Als sehr nützlich erwies sich während unseres Tests der »Scan Window«-Befehl. Nach Markieren eines bestimmten Bereiches im Übersichtsfenster scannt der Universal Scanner nur den markierten Bereich. Auf diese Weise kann man eine Textseite mit Bildern zunächst ohne Graustufen scannen (für optimale Textauflösung) und anschließend die Bildbereiche einzeln mit der geeigneten Grauwerteinstellung nachscannen.

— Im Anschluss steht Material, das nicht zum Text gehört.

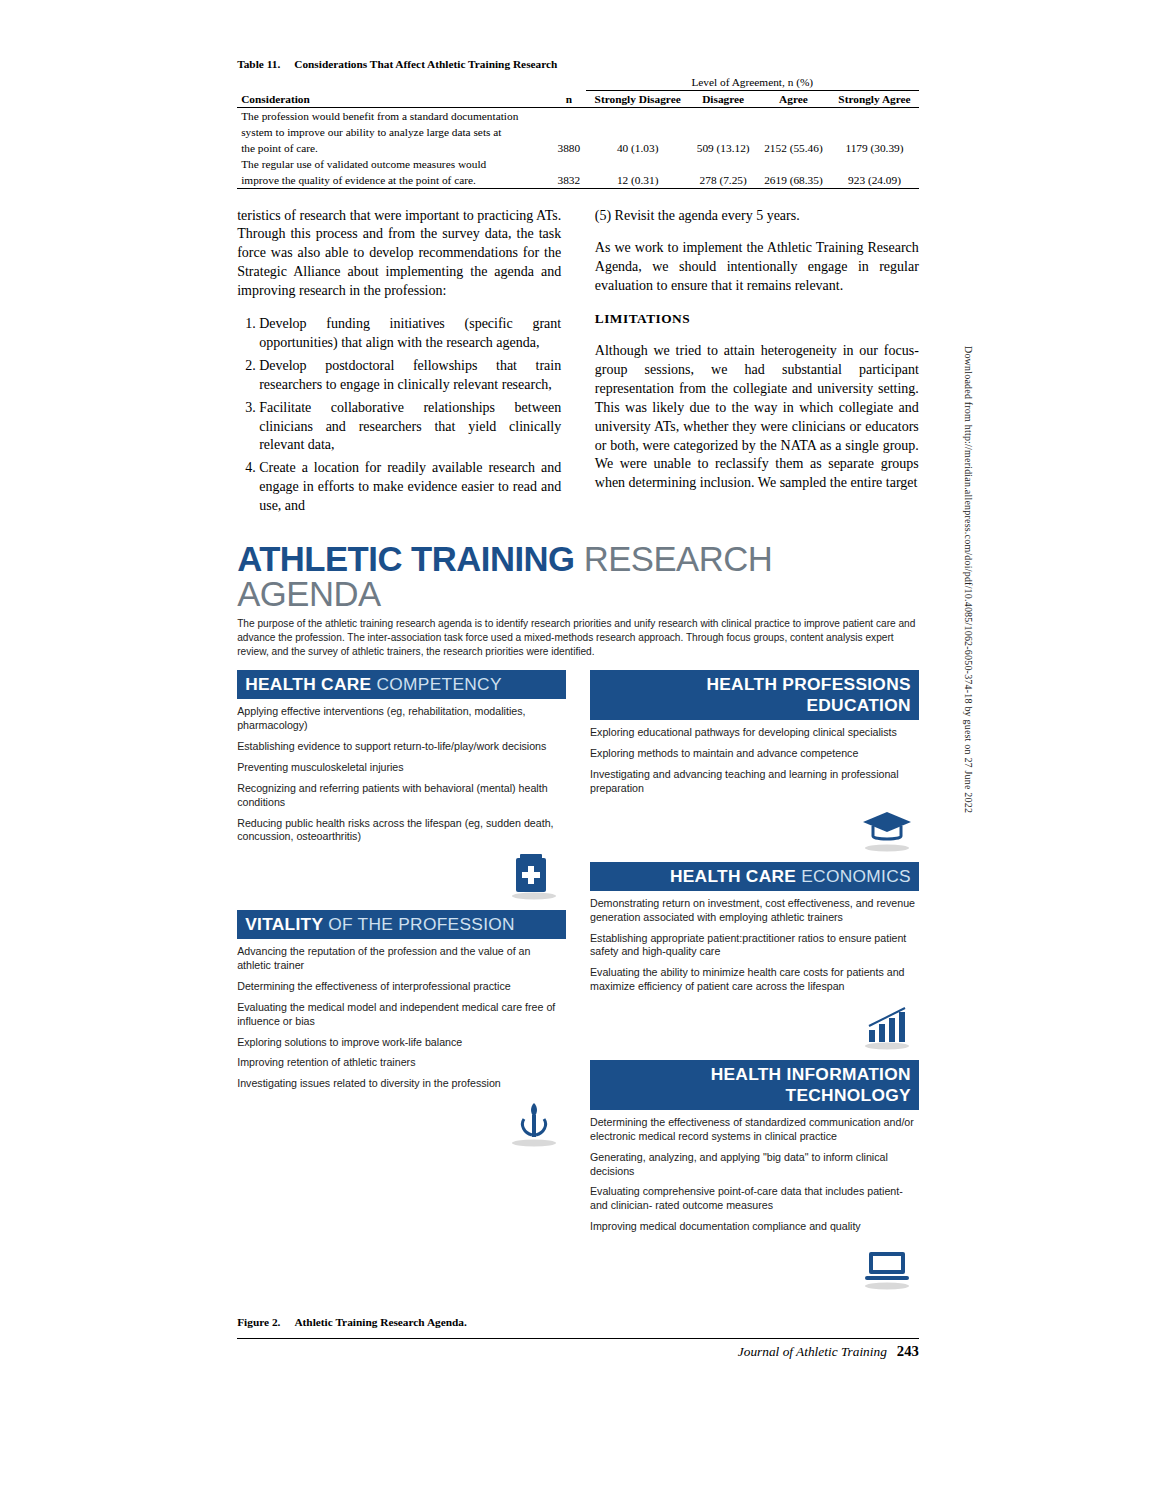Downloaded from http://meridian.allenpress.com/doi/pdf/10.4085/1062-6050-374-18 by guest on 27 June 2022
Table 11. Considerations That Affect Athletic Training Research
| | | Level of Agreement, n (%) |
| --- | --- | --- |
| Consideration | n | Strongly Disagree | Disagree | Agree | Strongly Agree |
| The profession would benefit from a standard documentation | | | | | |
| system to improve our ability to analyze large data sets at | | | | | |
| the point of care. | 3880 | 40 (1.03) | 509 (13.12) | 2152 (55.46) | 1179 (30.39) |
| The regular use of validated outcome measures would | | | | | |
| improve the quality of evidence at the point of care. | 3832 | 12 (0.31) | 278 (7.25) | 2619 (68.35) | 923 (24.09) |
teristics of research that were important to practicing ATs. Through this process and from the survey data, the task force was also able to develop recommendations for the Strategic Alliance about implementing the agenda and improving research in the profession:
Develop funding initiatives (specific grant opportunities) that align with the research agenda,
Develop postdoctoral fellowships that train researchers to engage in clinically relevant research,
Facilitate collaborative relationships between clinicians and researchers that yield clinically relevant data,
Create a location for readily available research and engage in efforts to make evidence easier to read and use, and
(5) Revisit the agenda every 5 years.
As we work to implement the Athletic Training Research Agenda, we should intentionally engage in regular evaluation to ensure that it remains relevant.
LIMITATIONS
Although we tried to attain heterogeneity in our focus-group sessions, we had substantial participant representation from the collegiate and university setting. This was likely due to the way in which collegiate and university ATs, whether they were clinicians or educators or both, were categorized by the NATA as a single group. We were unable to reclassify them as separate groups when determining inclusion. We sampled the entire target
ATHLETIC TRAINING RESEARCH AGENDA
The purpose of the athletic training research agenda is to identify research priorities and unify research with clinical practice to improve patient care and advance the profession. The inter-association task force used a mixed-methods research approach. Through focus groups, content analysis expert review, and the survey of athletic trainers, the research priorities were identified.
HEALTH CARE COMPETENCY
Applying effective interventions (eg, rehabilitation, modalities, pharmacology)
Establishing evidence to support return-to-life/play/work decisions
Preventing musculoskeletal injuries
Recognizing and referring patients with behavioral (mental) health conditions
Reducing public health risks across the lifespan (eg, sudden death, concussion, osteoarthritis)
VITALITY OF THE PROFESSION
Advancing the reputation of the profession and the value of an athletic trainer
Determining the effectiveness of interprofessional practice
Evaluating the medical model and independent medical care free of influence or bias
Exploring solutions to improve work-life balance
Improving retention of athletic trainers
Investigating issues related to diversity in the profession
HEALTH PROFESSIONS EDUCATION
Exploring educational pathways for developing clinical specialists
Exploring methods to maintain and advance competence
Investigating and advancing teaching and learning in professional preparation
HEALTH CARE ECONOMICS
Demonstrating return on investment, cost effectiveness, and revenue generation associated with employing athletic trainers
Establishing appropriate patient:practitioner ratios to ensure patient safety and high-quality care
Evaluating the ability to minimize health care costs for patients and maximize efficiency of patient care across the lifespan
HEALTH INFORMATION TECHNOLOGY
Determining the effectiveness of standardized communication and/or electronic medical record systems in clinical practice
Generating, analyzing, and applying "big data" to inform clinical decisions
Evaluating comprehensive point-of-care data that includes patient- and clinician- rated outcome measures
Improving medical documentation compliance and quality
Figure 2. Athletic Training Research Agenda.
Journal of Athletic Training 243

Gegenüber den beiden Konkurrenten fällt die Software zum SPAT-Scanner deutlich ab. Das SPAT-Programm scheint ursprünglich aus einem pixelorientierten Malprogramm hervorgegangen zu sein. Es vermeidet bewußt die meisten ST-üblichen GEM-Elemente. Eine nicht in allen Punkten einsehbare Unterteilung in fünf Funktionsbereiche (symbolisiert als Arbeitsräume mit Ein- und Ausgangstüren) erfordert beim Bereichswechsel mindestens zwei Mausklicks, entsprechend mehr, wenn man sich »verläuft«.

Könnte man über die ungeschickte und umständliche Benutzerführung noch hinwegsehen, so treten im »Scanner-Raum« und in der »Druckerei« gravierende Mängel zutage. SPAT steuert weder den Atari-Laserdrucker noch den NEC-P6 an. Die softwaremäßige Grauwertumrechnung läßt zwar ein Laden verschiedener Grauschattierungen zu, die vorgesehenen Pixelmuster scheinen jedoch willkürlich ausgewählt zu sein und berücksichtigen kaum die wohlbekannten Theorien über die Graustufenemulation auf Schwarzweiß-Ausgabegeräten. Die Qualität der gescannten Graustufenbilder erreicht nicht das hohe Niveau der beiden Mitbewerber.

Als echtes Ärgernis stellt sich das Handbuch heraus. Neben eklatanten Verstößen gegen alle Regeln der deutschen Schriftsprache vermißt man die inhaltliche Klarheit: Die Erläuterungen der einzelnen Funktionen haben meist den Informationsgehalt der berüchtigten 1:1-Übersetzungen japanischer Haartrockner-Handbücher.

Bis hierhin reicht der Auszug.